■ Exercise objective ■
Show every line from the rows below that contains the string "chapitre", copying each such line in full.

(Data shown begins)

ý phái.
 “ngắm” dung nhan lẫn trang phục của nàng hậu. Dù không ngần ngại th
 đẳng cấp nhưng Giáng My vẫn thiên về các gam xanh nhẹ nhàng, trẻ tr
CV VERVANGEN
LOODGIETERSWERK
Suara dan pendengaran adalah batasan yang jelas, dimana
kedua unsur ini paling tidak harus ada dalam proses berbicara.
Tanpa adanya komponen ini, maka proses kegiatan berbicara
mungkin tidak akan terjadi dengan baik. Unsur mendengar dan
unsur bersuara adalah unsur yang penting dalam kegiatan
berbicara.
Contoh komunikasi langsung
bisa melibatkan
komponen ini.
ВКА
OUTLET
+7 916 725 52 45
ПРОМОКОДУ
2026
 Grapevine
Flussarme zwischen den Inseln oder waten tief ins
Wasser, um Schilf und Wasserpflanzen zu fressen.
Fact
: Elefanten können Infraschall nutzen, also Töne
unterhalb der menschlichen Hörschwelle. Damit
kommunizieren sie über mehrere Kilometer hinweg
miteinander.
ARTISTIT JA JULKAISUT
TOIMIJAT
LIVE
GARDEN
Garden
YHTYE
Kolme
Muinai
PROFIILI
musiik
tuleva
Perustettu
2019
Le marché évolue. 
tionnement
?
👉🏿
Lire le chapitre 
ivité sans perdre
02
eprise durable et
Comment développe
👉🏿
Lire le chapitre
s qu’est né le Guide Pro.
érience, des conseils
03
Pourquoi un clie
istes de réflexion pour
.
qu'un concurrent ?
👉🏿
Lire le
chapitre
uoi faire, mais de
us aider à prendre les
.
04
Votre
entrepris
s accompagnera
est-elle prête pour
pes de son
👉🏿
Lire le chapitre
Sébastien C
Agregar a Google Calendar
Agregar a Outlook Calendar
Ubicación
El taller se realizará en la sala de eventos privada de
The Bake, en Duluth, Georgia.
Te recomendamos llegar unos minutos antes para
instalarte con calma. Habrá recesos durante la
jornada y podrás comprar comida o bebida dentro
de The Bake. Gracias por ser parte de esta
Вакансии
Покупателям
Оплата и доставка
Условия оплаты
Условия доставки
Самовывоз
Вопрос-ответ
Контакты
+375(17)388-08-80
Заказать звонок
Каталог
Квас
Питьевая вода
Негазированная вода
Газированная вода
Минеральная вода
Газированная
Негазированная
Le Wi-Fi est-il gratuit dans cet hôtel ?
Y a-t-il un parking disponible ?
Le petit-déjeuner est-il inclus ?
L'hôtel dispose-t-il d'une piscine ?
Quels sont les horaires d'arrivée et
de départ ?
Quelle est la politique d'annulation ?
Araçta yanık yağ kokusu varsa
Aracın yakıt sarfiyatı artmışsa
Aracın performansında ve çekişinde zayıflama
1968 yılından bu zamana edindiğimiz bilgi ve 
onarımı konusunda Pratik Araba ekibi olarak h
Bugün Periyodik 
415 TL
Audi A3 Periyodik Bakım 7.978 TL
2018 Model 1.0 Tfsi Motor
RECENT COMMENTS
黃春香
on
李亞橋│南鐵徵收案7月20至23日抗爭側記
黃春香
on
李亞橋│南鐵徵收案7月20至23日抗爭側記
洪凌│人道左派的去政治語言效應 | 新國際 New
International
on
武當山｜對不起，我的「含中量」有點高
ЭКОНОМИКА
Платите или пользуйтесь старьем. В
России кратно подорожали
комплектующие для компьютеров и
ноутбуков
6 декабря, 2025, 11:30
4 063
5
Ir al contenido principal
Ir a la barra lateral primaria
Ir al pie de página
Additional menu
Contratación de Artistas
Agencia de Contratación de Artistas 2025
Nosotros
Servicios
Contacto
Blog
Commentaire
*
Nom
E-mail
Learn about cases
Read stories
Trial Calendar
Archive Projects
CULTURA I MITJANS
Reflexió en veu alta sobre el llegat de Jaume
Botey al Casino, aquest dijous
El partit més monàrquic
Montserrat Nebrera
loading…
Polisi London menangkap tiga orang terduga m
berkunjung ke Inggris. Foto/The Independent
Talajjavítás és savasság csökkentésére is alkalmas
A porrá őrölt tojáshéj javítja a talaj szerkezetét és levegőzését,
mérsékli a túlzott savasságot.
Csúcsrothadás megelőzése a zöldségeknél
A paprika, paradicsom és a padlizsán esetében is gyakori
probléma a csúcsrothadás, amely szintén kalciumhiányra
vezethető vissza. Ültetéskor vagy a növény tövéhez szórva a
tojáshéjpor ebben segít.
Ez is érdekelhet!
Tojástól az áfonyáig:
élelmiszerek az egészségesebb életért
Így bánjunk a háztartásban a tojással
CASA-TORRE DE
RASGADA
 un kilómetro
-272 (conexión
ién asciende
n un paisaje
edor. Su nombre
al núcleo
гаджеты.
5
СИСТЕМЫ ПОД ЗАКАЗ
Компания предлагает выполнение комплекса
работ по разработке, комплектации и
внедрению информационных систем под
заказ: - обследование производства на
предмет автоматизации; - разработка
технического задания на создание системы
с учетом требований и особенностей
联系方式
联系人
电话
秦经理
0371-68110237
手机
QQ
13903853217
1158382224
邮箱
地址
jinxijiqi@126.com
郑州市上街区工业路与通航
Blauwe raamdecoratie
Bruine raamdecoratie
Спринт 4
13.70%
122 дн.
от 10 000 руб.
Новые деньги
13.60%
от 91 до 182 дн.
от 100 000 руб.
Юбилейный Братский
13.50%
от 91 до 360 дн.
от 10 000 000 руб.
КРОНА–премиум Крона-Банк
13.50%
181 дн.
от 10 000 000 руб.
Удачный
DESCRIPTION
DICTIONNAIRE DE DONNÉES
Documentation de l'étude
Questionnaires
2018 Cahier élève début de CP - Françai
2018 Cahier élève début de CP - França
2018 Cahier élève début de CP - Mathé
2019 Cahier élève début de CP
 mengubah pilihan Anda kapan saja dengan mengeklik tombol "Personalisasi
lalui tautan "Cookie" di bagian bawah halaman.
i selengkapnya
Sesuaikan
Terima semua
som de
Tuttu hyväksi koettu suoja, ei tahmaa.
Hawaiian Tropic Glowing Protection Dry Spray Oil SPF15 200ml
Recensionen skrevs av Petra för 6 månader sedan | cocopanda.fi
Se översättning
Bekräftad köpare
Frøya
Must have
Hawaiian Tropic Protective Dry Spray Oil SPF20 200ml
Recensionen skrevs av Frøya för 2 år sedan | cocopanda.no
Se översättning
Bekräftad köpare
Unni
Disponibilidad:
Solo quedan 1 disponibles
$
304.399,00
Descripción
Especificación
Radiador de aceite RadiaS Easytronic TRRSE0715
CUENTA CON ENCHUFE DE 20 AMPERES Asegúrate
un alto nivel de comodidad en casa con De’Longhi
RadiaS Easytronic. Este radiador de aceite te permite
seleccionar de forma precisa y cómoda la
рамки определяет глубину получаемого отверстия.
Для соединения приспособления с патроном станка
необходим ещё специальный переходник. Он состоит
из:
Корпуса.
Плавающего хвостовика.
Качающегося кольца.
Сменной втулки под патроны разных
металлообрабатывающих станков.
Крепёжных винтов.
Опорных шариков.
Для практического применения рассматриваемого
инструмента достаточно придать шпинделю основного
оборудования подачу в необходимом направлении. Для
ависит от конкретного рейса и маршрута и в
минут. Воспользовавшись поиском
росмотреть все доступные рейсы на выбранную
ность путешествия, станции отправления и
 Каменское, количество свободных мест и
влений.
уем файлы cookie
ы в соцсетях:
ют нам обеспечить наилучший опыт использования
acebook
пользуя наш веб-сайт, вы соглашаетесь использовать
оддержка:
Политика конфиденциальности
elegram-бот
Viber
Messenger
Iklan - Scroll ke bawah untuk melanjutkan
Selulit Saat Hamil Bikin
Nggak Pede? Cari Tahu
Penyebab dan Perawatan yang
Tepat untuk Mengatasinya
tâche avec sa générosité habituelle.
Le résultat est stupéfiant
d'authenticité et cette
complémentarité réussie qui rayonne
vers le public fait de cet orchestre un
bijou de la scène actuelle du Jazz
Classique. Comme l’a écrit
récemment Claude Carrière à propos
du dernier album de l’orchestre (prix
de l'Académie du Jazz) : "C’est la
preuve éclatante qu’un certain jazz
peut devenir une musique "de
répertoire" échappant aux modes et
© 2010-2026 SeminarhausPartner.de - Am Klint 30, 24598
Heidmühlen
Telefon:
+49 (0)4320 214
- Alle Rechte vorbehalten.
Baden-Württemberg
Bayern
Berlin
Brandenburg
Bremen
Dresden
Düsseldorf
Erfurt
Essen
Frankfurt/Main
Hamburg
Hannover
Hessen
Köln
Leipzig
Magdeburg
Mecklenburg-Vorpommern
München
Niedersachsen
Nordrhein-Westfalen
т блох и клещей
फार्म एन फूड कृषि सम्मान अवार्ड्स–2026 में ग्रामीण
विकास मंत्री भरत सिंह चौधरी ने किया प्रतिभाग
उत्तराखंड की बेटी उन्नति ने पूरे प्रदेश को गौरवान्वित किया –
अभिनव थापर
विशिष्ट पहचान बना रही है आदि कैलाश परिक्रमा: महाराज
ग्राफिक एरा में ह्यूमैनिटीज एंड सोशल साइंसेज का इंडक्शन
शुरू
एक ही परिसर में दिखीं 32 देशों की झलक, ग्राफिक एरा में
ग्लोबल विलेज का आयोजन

(Data shown ends)

■ Expected answer ■
Lire le chapitre 
Lire le chapitre
chapitre
Lire le chapitre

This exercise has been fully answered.